Psychology/Reading body language of a married man I have a crush on...
Expert: Stephen Barichko - 5/16/2007
QuestionQUESTION: I am married and each week, I see this married dad because of our carpool arrangement. We are both dedicated family people, and I know it's bad, bad, bad, but I have developed a strong attraction to him. Although I think I have always been attracted to him the past few years, I haven't had much interaction with him, and so it was easy to put out of my mind. I never thought much of it. I am wondering if the the attraction is mutual or not, but I feel so drawn to him, and always have, for some reason. It's just that now, seeing him on a more regular basis makes it hard to ignore this intoxicating feeling.
When he comes to get his child, he seems to linger, rather than just pick up and leave, but there is no conversation about anything other than children or family things. Anyway, tonight when I saw him, I opened up a conversation with him by bringing up a subject about something that is going on in his life with his family that I knew he could talk to me about (I was trying to see how he responded to me and to make him more comfortable around me, without being overtly flirtatious). As he was talking, my body was facing him, but he was not facing me; he was facing straight ahead, not towards me, and looking straight ahead at the windows, children, anything but me, as he was talking to me. I don't think I have ever had a conversation with someone where they didn't look at me the whole time they're talking to me. Then, after a bit, he turned a little bit more toward me, but certainly not mirroring me, and still barely looked me in the eye the whole time we were talking. Then as he left, as he was walking out, he turned his head and finally looked me in the eye as he said goodbye. He has done this before. This is how he says good bye to me. There was one time, I know, he gave me a long look, with wide open eyes as he said goodbye, from his car, from a distance. I must have felt then that he was interested, for that moment, because I had that elated feeling of "He likes me, he likes me." Unless that was my complete imagination that he likes me.

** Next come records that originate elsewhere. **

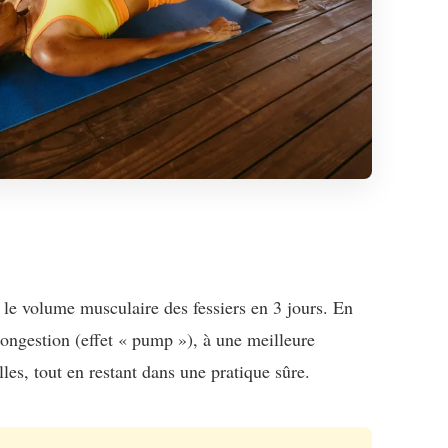
 le volume musculaire des fessiers en 3 jours. En
ongestion (effet « pump »), à une meilleure
les, tout en restant dans une pratique sûre.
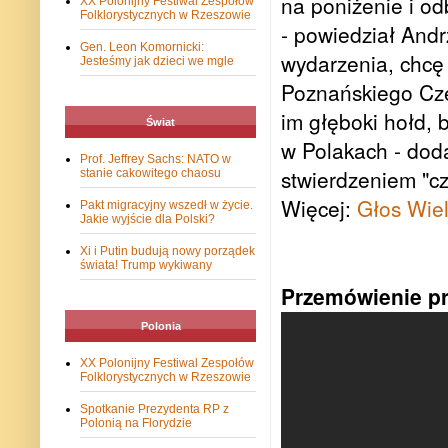
na poniżenie i od
XX Polonijny Festiwal Zespołów
Folklorystycznych w Rzeszowie
- powiedział Andr
Gen. Leon Komornicki:
wydarzenia, chcę
Jesteśmy jak dzieci we mgle
Poznańskiego Czer
im głęboki hołd, 
Świat
w Polakach - dod
Prof. Jeffrey Sachs: NATO w
stwierdzeniem "c
stanie cakowitego chaosu
Więcej:
Głos Wiel
Pakt migracyjny wszedł w życie.
Jakie wyjście dla Polski?
Xi i Putin budują nowy porządek
świata! Trump wykiwany
Przemówienie pr
Polonia
XX Polonijny Festiwal Zespołów
Folklorystycznych w Rzeszowie
Spotkanie Prezydenta RP z
Polonią na Florydzie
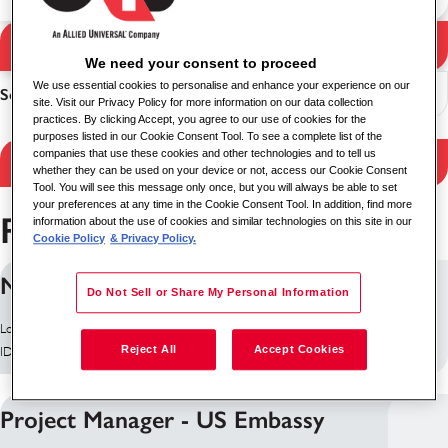
Pretraga
Rezultati pretrage
We need your consent to proceed
We use essential cookies to personalise and enhance your experience on our
Sortiranje
site. Visit our Privacy Policy for more information on our data collection
practices. By clicking Accept, you agree to our use of cookies for the
purposes listed in our Cookie Consent Tool. To see a complete list of the
companies that use these cookies and other technologies and to tell us
Filtriraj rezultate
whether they can be used on your device or not, access our Cookie Consent
Tool. You will see this message only once, but you will always be able to set
your preferences at any time in the Cookie Consent Tool. In addition, find more
Pronađeno je 5 poslova
information about the use of cookies and similar technologies on this site in our
Cookie Policy
& Privacy Policy.
National Keypoint Officers
Do Not Sell or Share My Personal Information
Lokacija: Tembisa, Јужна Африка
Reject All
Accept Cookies
ID posla: 28997
Project Manager - US Embassy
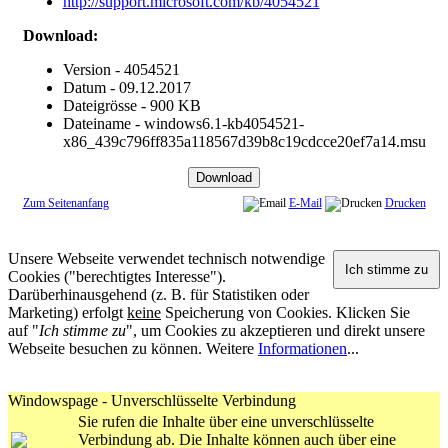
http://support.microsoft.com/kb/4054521
Download:
Version - 4054521
Datum - 09.12.2017
Dateigrösse - 900 KB
Dateiname - windows6.1-kb4054521-
x86_439c796ff835a118567d39b8c19cdcce20ef7a14.msu
Zum Seitenanfang
E-Mail
Drucken
Unsere Webseite verwendet technisch notwendige
Cookies ("berechtigtes Interesse").
Darüberhinausgehend (z. B. für Statistiken oder
Marketing) erfolgt
keine
Speicherung von Cookies. Klicken Sie
auf "
Ich stimme zu
", um Cookies zu akzeptieren und direkt unsere
Webseite besuchen zu können. Weitere
Informationen
...
Windowspage - Unverschlüsselte Verbindung
Sie rufen die Inhalte über eine unverschlüsselte
Verbindung ab. Die Inhalte können auch über eine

I would never have an affair, but I am so curious as to why I am feeling so attracted to this one person, and whether or not his intentional not looking at me until he walks out the door is because he's afraid to have his feelings exposed, or because he could care less about me. \
I am curious to know what you think. Thank you so much.
ANSWER: Hi Lisa-
Well, I can see that out of your desperation you have studied up on your body language cues. That being said, I'm sure that what I'm going to tell you might not be as big a surprise as you were hoping.
To answer your first question: this guy is definitely not into you--at all. His body language cues are in the classic "stay away" position--non-mirroring, standing perpendicular to you, looking away, no physical contact. This are classic nonverbal cues that he is NOT interested in you-to the point of not even wishing to become anything more than courteous with you. The few times when you say he has exhibited strong cues can be chalked up to pure coincidence, or maybe you even manufactured something that wasn't there--very likely. In any event, his body language cues of refusal are evident.
Why are you so attracted to him? Simple. Because you can't have him. Psychologists call this the "Romeo and Juliet Effect"--people desire that which they can not possess, often romanticizing the object of that desire. People go crazy over something they cannot possess or control if they should want to. So the idea that you see this attractive man who you can't have and who can't have you for obvious reasons only heightens your attraction--you make it into this mysterious, lustful little engagement and obsess over it, when really that is all your mind playing tricks on you.
Also, be careful about the whole affair ordeal. I'm a Freudian psychologist--and so you defending yourself by saying you would never have an affair is code for "I have thought about it and under the right circumstances I would probably do it." In a relationship such as yours, entertaining the idea of an affair is very dangerous, especially with this man, who does not care for you at all. If you are having problems with your husband or are not happy with him, please try to seek counseling by a professional rather than disrespecting your commitment to him. I hope this helps.
--Steve
---------- FOLLOW-UP ----------
QUESTION: I appreciate your painfully honest answer. It has helped put my feelings into proper perspective and I have since "let go" of the idea of actually being with this man. I do think you are probably right in your analysis of the situation, but couldn't his body language also be a way for him to hide his feelings, or avoid making his feelings apparent to me, since I know that he or I are not going to jeopardize our marriages. Although I have let go of the fantasy of being with him, I still find myself to be attracted to him when he comes a knockin' at my door. I don't think about him anymore like I used to, but still can't seem to shake the feeling of attraction in the air when I talk to him. I have a hard time believing that it is all just my imagination. Thanks.
Answer
Body language never lies. Always remember that. The reflexes and responses of the body in response to its environment are involuntary--they cannot be controlled by conscious thought. They are the left-overs of a watered-down evolutionary "fight or flight" response. Your man isn't "pretending" to be shutting you out for the sake of hiding his feelings. His body language, if anything, reflects his truest feelings.
And if you're having a hard time believing that something as powerful as this could be all imaginative on your part, I should tell you that there is a documented medical condition in which the body manifests symptoms of certain recognized illnesses without actually having the illness. Why? Because the mind (the person) convinces the body that it is sick. The mind is a powerful thing--don't understimate it.